Replicate the data exactly, every line included.

*** Begin section ***

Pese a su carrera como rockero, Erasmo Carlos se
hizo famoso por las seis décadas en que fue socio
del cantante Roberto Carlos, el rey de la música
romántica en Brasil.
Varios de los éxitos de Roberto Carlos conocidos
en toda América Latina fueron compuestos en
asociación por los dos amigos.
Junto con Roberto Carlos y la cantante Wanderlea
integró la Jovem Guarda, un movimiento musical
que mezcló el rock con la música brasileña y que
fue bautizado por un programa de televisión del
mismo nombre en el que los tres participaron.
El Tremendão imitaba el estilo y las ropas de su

*** End section ***

▶ ANSWER TO THIS PROBLEM
Pese a su carrera como rockero, Erasmo Carlos se
hizo famoso por las seis décadas en que fue socio
del cantante Roberto Carlos, el rey de la música
romántica en Brasil.
Varios de los éxitos de Roberto Carlos conocidos
en toda América Latina fueron compuestos en
asociación por los dos amigos.
Junto con Roberto Carlos y la cantante Wanderlea
integró la Jovem Guarda, un movimiento musical
que mezcló el rock con la música brasileña y que
fue bautizado por un programa de televisión del
mismo nombre en el que los tres participaron.
El Tremendão imitaba el estilo y las ropas de su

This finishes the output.